How can I set a column to NOT NULL without locking the table during a table scan?

Another answer from another postgresql contributor.

PostgreSQL will not even try to use any indexes during execution of "alter table set not null". It is just not implemented.

Proper implementation of index scan is difficult part. We cannot just do something like this query

select exists(select from foos where bar1 is null)

from alter table command for various reasons. Such feature will require big piece of code (and, probably, fragile code under some edge cases), much work, only for limited use cases. Something what developers do not like. Actually, pgsql-hackers community does not like how NOT NULL is stored in system catalog. It would be cleaner with a redesign of this part of the catalog. After that, it would be possible to do SET NOT NULL NOT VALID with a short lock and table validation without an exclusive lock. Similar to alter table .. add constraint ... not valid + alter table .. validate constraint for check constraint or foreign key. But such redesign is much more work, and there is no one who wants to do it.

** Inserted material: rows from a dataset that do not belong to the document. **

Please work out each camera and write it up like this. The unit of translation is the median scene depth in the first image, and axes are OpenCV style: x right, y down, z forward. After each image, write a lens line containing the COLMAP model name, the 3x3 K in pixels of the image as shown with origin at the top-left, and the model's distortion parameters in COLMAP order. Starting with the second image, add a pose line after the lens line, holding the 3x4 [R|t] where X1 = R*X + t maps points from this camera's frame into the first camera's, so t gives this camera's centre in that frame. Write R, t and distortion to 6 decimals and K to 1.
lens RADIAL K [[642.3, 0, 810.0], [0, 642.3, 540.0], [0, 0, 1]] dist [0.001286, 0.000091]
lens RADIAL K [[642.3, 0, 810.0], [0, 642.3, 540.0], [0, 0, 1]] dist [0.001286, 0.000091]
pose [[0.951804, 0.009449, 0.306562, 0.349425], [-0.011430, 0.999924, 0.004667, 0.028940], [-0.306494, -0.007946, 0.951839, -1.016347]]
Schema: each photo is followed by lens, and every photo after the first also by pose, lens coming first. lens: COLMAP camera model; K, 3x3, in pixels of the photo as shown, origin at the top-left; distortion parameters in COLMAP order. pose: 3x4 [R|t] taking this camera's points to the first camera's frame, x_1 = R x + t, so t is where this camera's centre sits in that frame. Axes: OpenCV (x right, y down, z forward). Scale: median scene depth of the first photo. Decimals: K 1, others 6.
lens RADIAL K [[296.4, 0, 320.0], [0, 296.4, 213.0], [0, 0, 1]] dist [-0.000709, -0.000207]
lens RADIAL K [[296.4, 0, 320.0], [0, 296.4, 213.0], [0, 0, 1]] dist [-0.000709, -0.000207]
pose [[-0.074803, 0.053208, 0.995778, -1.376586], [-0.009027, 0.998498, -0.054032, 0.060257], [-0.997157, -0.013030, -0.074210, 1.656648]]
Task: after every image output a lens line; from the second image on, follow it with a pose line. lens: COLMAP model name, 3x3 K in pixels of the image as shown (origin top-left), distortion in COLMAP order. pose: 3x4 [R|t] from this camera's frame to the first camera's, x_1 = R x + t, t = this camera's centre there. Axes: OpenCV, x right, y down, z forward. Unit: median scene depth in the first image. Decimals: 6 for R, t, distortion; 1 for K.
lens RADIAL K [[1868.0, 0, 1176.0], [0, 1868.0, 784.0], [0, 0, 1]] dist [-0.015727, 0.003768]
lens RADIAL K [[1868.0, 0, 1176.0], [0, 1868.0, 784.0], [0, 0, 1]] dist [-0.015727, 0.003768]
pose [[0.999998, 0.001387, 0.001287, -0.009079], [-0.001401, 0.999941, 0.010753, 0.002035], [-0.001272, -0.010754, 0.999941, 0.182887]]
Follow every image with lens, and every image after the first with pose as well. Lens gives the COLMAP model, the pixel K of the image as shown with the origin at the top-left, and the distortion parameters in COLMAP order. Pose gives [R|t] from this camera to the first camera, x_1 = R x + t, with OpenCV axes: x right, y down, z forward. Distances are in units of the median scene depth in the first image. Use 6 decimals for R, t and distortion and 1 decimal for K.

But I have good news: in PostgreSQL 12 (and above) scan the entire table is not the only option. alter table set not null can prove correctness of NOT NULL by existing check constraints. So, one can do:

-- short-time exclusive lock
alter table foos 
  add constraint foos_not_null 
  check (bar1 is not null) not valid;

-- seqscan, but without exclusive lock, concurrent sessions can read/write
alter table foos validate constraint foos_not_null;

-- exclusive lock, but foos_not_null proves: there is no NULL in this column
-- so this alter table would be fast
alter table foos alter column bar1 set not null;
-- not needed anymore
alter table foos drop constraint foos_not_null;

That was my patch. Yeah, this looks like a workaround. But, fortunately, it was merged and now it is possible to set not null without a long exclusive lock.


I looked at the source code (function ATRewriteTable in src/backend/commands/tablecmds.c), and PostgreSQL always uses a sequential scan of the table to verify NOT NULL constraints.

So creating indexes won't speed up the execution.